**EXERCISE GOAL**
Please write out all of the rows below word for word, line by line.
>> Begin DATA SUPPLIED
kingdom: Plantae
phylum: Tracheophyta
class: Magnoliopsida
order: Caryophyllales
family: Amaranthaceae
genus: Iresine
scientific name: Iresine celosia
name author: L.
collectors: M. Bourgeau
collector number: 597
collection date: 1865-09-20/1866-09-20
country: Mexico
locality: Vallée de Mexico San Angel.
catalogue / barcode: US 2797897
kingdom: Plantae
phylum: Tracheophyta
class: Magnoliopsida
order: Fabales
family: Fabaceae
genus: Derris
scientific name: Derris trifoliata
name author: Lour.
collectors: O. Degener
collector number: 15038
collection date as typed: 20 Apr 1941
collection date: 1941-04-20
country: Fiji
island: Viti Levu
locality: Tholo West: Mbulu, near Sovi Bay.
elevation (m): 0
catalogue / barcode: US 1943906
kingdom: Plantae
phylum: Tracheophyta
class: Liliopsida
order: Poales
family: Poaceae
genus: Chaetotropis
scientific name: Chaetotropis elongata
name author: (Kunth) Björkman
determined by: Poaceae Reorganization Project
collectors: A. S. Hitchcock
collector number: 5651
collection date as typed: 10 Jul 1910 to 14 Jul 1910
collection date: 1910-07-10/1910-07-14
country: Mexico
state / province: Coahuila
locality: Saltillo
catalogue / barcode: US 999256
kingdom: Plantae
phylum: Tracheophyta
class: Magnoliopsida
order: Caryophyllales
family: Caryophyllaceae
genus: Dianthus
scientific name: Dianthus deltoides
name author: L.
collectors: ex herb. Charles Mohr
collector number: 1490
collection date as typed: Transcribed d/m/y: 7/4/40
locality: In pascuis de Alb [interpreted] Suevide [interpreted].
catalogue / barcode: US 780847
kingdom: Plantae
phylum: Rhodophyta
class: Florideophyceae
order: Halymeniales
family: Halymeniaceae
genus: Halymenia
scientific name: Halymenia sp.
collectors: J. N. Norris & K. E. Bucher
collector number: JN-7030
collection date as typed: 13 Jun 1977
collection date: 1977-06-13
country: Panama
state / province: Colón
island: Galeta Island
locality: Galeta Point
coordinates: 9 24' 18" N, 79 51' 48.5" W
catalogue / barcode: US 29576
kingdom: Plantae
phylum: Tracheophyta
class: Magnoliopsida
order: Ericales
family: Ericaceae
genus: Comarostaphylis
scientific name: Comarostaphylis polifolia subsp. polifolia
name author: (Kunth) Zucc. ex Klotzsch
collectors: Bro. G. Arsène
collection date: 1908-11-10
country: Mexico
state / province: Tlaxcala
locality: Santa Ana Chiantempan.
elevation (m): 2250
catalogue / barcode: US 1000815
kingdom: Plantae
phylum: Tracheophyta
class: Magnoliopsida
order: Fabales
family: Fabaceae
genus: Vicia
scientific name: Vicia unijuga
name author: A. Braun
>> End DATA SUPPLIED
**SOLUTION TO THE EXERCISE**
kingdom: Plantae
phylum: Tracheophyta
class: Magnoliopsida
order: Caryophyllales
family: Amaranthaceae
genus: Iresine
scientific name: Iresine celosia
name author: L.
collectors: M. Bourgeau
collector number: 597
collection date: 1865-09-20/1866-09-20
country: Mexico
locality: Vallée de Mexico San Angel.
catalogue / barcode: US 2797897
kingdom: Plantae
phylum: Tracheophyta
class: Magnoliopsida
order: Fabales
family: Fabaceae
genus: Derris
scientific name: Derris trifoliata
name author: Lour.
collectors: O. Degener
collector number: 15038
collection date as typed: 20 Apr 1941
collection date: 1941-04-20
country: Fiji
island: Viti Levu
locality: Tholo West: Mbulu, near Sovi Bay.
elevation (m): 0
catalogue / barcode: US 1943906
kingdom: Plantae
phylum: Tracheophyta
class: Liliopsida
order: Poales
family: Poaceae
genus: Chaetotropis
scientific name: Chaetotropis elongata
name author: (Kunth) Björkman
determined by: Poaceae Reorganization Project
collectors: A. S. Hitchcock
collector number: 5651
collection date as typed: 10 Jul 1910 to 14 Jul 1910
collection date: 1910-07-10/1910-07-14
country: Mexico
state / province: Coahuila
locality: Saltillo
catalogue / barcode: US 999256
kingdom: Plantae
phylum: Tracheophyta
class: Magnoliopsida
order: Caryophyllales
family: Caryophyllaceae
genus: Dianthus
scientific name: Dianthus deltoides
name author: L.
collectors: ex herb. Charles Mohr
collector number: 1490
collection date as typed: Transcribed d/m/y: 7/4/40
locality: In pascuis de Alb [interpreted] Suevide [interpreted].
catalogue / barcode: US 780847
kingdom: Plantae
phylum: Rhodophyta
class: Florideophyceae
order: Halymeniales
family: Halymeniaceae
genus: Halymenia
scientific name: Halymenia sp.
collectors: J. N. Norris & K. E. Bucher
collector number: JN-7030
collection date as typed: 13 Jun 1977
collection date: 1977-06-13
country: Panama
state / province: Colón
island: Galeta Island
locality: Galeta Point
coordinates: 9 24' 18" N, 79 51' 48.5" W
catalogue / barcode: US 29576
kingdom: Plantae
phylum: Tracheophyta
class: Magnoliopsida
order: Ericales
family: Ericaceae
genus: Comarostaphylis
scientific name: Comarostaphylis polifolia subsp. polifolia
name author: (Kunth) Zucc. ex Klotzsch
collectors: Bro. G. Arsène
collection date: 1908-11-10
country: Mexico
state / province: Tlaxcala
locality: Santa Ana Chiantempan.
elevation (m): 2250
catalogue / barcode: US 1000815
kingdom: Plantae
phylum: Tracheophyta
class: Magnoliopsida
order: Fabales
family: Fabaceae
genus: Vicia
scientific name: Vicia unijuga
name author: A. Braun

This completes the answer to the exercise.